→ DESCRIPTION OF THE TASK:
Please find each line in the records below that contains the word "kami" and copy it out. Uppercase and lowercase count as different.

→ DATA UNDER STUDY:
---------------

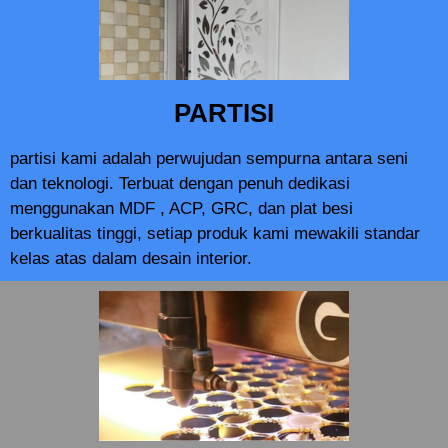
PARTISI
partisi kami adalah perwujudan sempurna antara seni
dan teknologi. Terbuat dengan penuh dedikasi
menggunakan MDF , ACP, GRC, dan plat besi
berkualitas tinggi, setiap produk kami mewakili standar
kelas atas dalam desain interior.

---------------

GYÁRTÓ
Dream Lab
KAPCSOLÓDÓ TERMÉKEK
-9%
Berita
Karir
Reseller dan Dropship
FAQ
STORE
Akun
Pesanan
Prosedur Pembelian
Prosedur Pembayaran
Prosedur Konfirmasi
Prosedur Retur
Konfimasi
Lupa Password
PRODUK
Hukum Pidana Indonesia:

---------------

→ RESPONSE AREA:
partisi kami adalah perwujudan sempurna antara seni
berkualitas tinggi, setiap produk kami mewakili standar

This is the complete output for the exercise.